* [ACTION ITEM]: Pull out every line below containing the word "Report".

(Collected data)
= Beginning of Section =
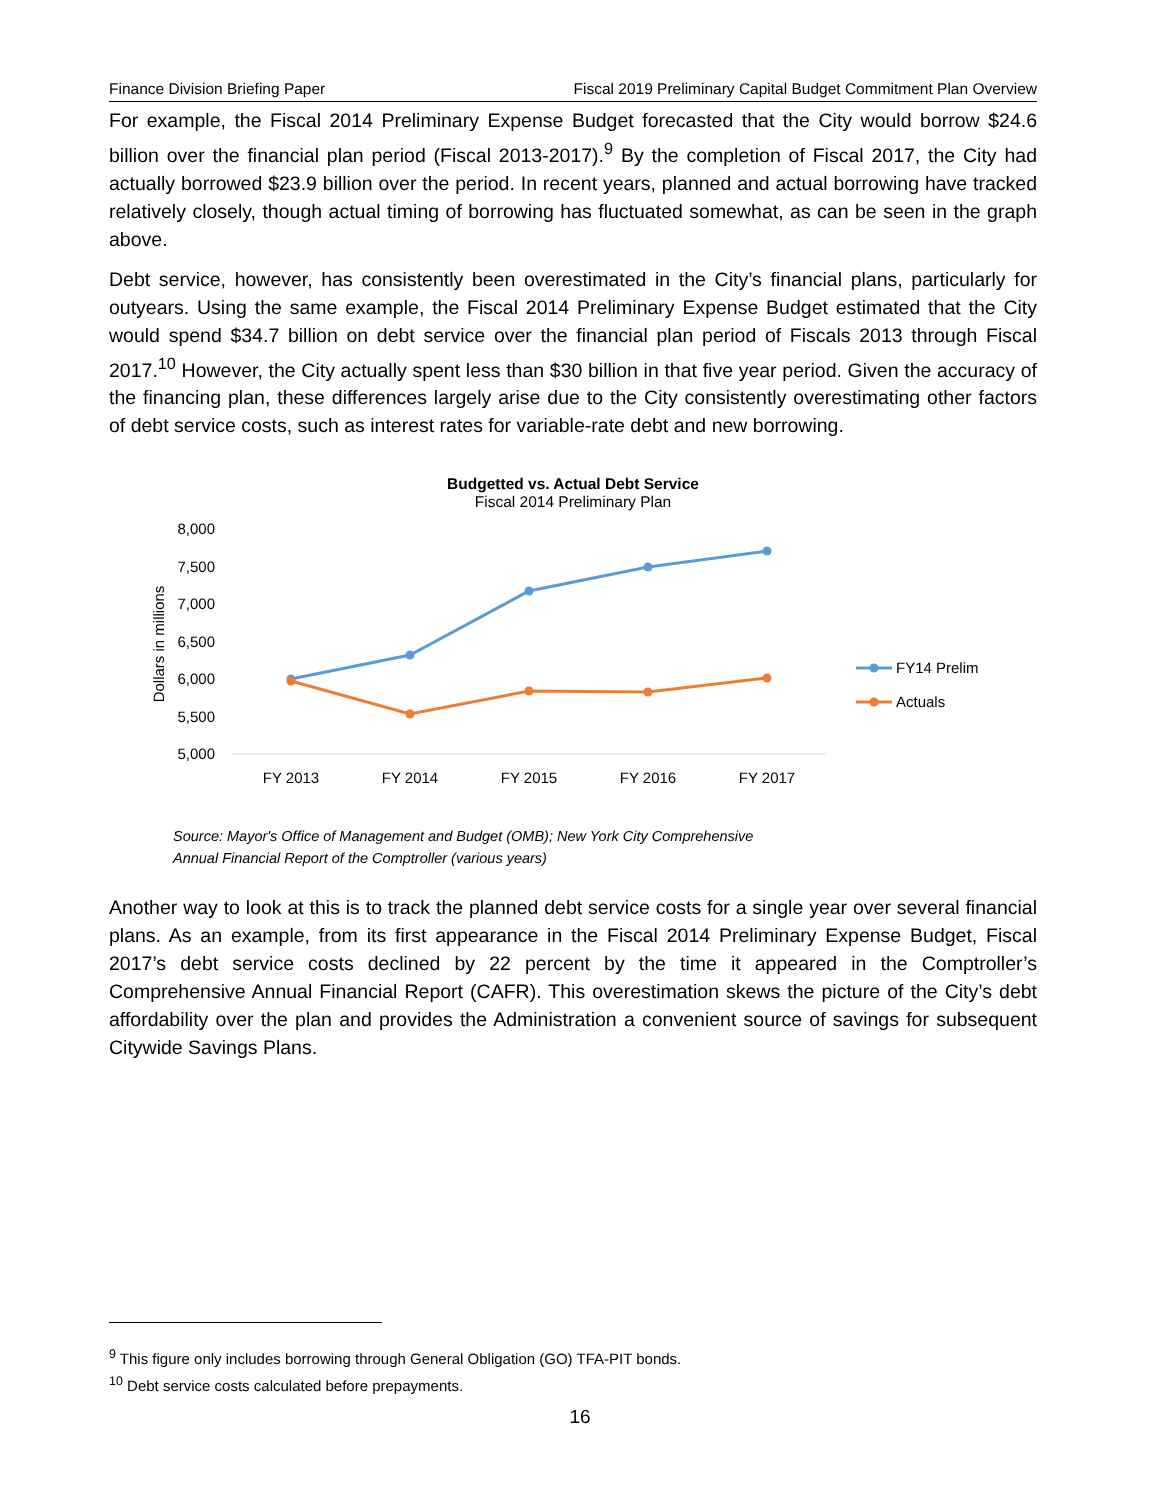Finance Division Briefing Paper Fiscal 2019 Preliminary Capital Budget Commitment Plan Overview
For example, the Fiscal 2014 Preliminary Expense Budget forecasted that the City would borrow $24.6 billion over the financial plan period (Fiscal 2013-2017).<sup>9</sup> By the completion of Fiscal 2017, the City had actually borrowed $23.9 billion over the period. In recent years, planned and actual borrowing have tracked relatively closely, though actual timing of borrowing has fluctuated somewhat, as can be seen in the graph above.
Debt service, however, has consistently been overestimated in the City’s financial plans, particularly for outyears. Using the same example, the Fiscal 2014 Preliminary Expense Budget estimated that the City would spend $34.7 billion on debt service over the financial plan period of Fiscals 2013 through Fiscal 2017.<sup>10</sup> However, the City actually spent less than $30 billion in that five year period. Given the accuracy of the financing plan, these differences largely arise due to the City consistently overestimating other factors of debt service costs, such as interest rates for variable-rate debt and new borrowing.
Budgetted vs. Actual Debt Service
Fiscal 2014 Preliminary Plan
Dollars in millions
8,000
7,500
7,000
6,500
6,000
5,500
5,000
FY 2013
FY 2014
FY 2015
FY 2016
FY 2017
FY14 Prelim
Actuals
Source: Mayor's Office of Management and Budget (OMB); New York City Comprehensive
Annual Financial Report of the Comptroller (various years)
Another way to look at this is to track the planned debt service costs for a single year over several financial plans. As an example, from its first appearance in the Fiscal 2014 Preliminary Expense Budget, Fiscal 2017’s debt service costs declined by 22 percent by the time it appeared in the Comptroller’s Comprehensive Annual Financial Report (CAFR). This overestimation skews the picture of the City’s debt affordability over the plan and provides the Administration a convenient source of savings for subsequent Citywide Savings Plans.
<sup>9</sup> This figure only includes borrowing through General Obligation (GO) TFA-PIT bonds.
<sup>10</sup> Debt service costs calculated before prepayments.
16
= End of Section =
* [EXERCISE OUTPUT]:
Annual Financial Report of the Comptroller (various years)
Another way to look at this is to track the planned debt service costs for a single year over several financial plans. As an example, from its first appearance in the Fiscal 2014 Preliminary Expense Budget, Fiscal 2017’s debt service costs declined by 22 percent by the time it appeared in the Comptroller’s Comprehensive Annual Financial Report (CAFR). This overestimation skews the picture of the City’s debt affordability over the plan and provides the Administration a convenient source of savings for subsequent Citywide Savings Plans.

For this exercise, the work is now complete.